First, they cite statistics on child poisoning due to smokeless tobacco products, then follow immediately with a scientific analysis of the nicotine content of Orbs. A deliberate attempt to link the two?

But, the study data could not possibly include Orbs or any of the other recent smokeless products. The study was based on data retrieved from 2006 to 2008, before RJ Reynolds began to test market their new product line in 2009. Linking the study data on child poisoning with the nicotine content of Orbs is deceptive and misleading. It deliberately infers that one is the cause of the other. And that is simply not true.

Child poisoning from the ingestion of tobacco products broke down like this: cigarettes – 77% (10,573); smokeless tobacco products – 13% (1,768); cigars -1% (167); other/unknown – 9% (1,197). No deaths were reported. Just to put those numbers into context, in 2006,
poison control centers in the US reported about two million unintentional poisoning or poison exposure cases with 703,702 emergency department (ED) visits. And, In 2005, there were 23,618 unintentional deaths from poisoning.

And, smokeless tobacco products are not defined in the study? Are they talking about chewing tobacco? Snuff? Snus? Why is the reader misled to believe that it includes Camel Orbs and other “novel” products? And, what in hell is the other/unknown category? If it's unknown, how do they know the poisoning was caused by a tobacco product?

The study concludes: “In light of the novelty and potential harm of dissolvable nicotine products, public health authorities are advised to study these products to determine the appropriate regulatory approach.” Uh-huh.

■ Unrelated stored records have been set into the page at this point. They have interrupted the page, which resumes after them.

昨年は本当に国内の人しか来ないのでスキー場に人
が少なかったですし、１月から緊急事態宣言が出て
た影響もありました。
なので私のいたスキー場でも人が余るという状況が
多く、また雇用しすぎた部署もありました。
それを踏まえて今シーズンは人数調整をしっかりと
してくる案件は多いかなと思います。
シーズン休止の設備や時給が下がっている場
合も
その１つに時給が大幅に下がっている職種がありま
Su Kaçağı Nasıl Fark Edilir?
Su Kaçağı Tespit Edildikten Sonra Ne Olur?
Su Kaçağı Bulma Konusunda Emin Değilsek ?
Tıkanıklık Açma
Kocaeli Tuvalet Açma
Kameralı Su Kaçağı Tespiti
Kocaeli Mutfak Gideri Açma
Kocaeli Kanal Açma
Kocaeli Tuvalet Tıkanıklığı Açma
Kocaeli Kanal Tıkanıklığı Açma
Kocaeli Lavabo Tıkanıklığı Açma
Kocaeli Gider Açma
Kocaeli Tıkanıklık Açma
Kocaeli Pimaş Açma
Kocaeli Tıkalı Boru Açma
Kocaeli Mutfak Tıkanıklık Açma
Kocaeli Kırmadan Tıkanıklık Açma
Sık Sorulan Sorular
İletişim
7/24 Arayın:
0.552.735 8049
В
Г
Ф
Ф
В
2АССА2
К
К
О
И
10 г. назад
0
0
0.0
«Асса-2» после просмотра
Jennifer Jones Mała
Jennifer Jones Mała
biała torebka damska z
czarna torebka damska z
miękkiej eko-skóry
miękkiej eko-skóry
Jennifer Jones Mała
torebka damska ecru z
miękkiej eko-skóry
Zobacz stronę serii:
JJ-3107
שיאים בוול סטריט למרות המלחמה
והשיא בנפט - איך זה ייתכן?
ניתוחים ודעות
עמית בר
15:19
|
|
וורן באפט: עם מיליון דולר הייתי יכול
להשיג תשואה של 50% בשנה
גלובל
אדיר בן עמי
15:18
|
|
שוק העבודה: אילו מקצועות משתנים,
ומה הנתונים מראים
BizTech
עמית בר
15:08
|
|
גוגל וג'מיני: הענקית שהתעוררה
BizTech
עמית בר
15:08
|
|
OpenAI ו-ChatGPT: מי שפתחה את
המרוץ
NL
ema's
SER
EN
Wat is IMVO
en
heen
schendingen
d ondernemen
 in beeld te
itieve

But, the only evidence that “dissolvable nicotine products” like Camel Orbs represent a hazard is this: “At least 1 case of ingestion of Orbs by a 3-year-old child (Oregon Poison Control Center, personal written and oral communication, July 27, 2009) and 2 cases of mild poisonings in children 2 and 3 years of age resulting from ingestion of snus . . .”

That's right folks. Only one reported case of child poisoning from Orbs since it's release a year ago. (And, since they singled out two cases of child poisoning from snus, should we assume snus was not included under smokeless tobacco products in the study data?)

The study notes that Orbs come in “child-proof” containers, but dismisses the fact as irrelevant ” . . . adults might take multiple pellets out of the container for convenience and unknowingly leave them where infants or children might find and ingest them.” Uh-huh.

But, they ignore similar pharmaceutical products like the Commit lozenge and the new Nicorette Mini Lozenge which also come in flavoured, candy-like form and contain similar amounts of nicotine. Are these somehow less hazardous because they're sold by the drug companies?

Why blame the tobacco companies for the empty-headed behaviour of a few parents? Like leaving cigarettes or ashtrays full of butts around where inquisitive toddlers and young children can get at them. Are they equally nonchalant about common household cleaning agents and prescription (or over-the-counter) medications?

Connelly is quoted in the New York Times as saying:
“Nicotine is a highly addictive drug, and to make it look like a piece of candy is recklessly playing with the health of children.”

He may be right. But . . . disguising bullshit and bafflegab as legitimate science is no less disingenuous or dangerous.